Monday, December 19, 2011

Not All Sweetness and Light

I don’t remember a year in which I’ve been so acutely aware of bright afternoon sunlight as sheer, fleeting gift in late December; nor one in which falling darkness has felt so absolute. I’m trying to sort out how much geography accounts for my heightened awareness: I’ve never before spent a whole winter on eastern Long Island, so close to the leading edge of the time zone that night falls before 5 p.m. The light slants down with a clarity that’s almost a cliché; but the grey of an overcast winter day here somehow sucks the light out of even a well-lit room.

Reminders of mortality all around me account for a lot of what geography can’t explain: a spectacularly gifted friend whom I much admired, dead in November long before his time; another, deeply beloved, with whom I share nearly twenty years of intimate, varied connection, now newly battling an aggressive recurrence of cancer; a third I’ve come to know this last year and a half, now living with a recent diagnosis of lymphoma. All of them, my age or younger. I find myself noticing every ache and pain, and thinking to myself, what kind of cancer could I get?

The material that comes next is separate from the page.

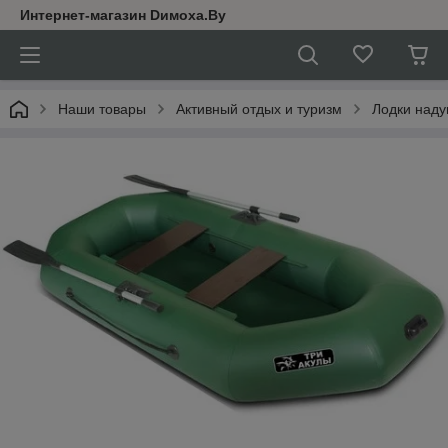
Интернет-магазин Dимoхa.By
Наши товары
Активный отдых и туризм
Лодки над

Hanukkah begins tomorrow at sundown; Thursday (if you’re being astronomically exact about it) comes the Solstice; and Christmas lights are everywhere. I’ve always loved this season—loved it for the poignant bravery of light kindled in darkness. This year, I find myself looking for the lesson somewhere in the darkness itself. In the silence, in the not knowing, in the nothingness that the light shines out of. In giving the darkness its due, before moving too quickly into the attempts to lighten it.

Kevin Smith, in an eloquent and wise and funny post to his TouchPractice blog just a few days ago, wrote this: “Here’s a holiday wish: embrace your bleakest self, the shadow self. That side that you’re NOT listing on your resume these days. The photos that you’re NOT posting. Just look at it. Acknowledge it. And lest you fear that doing so in some way might grant the part of yourself that you’re not thrilled with some sort of permanence, consider that nothing gets granted permanence, neither the things we love about ourselves nor our biggest disappointments.” (http://touchpractice.com)

I have no idea what I’ll find over the next days, but I know where I need to look for it: wrapped up against the cold, listening to the surf crash, on a beach where perhaps I’ll see stars in the night sky, or perhaps, huddled below cloud, see almost nothing at all.

And then, yes—but only at last—kindle a light.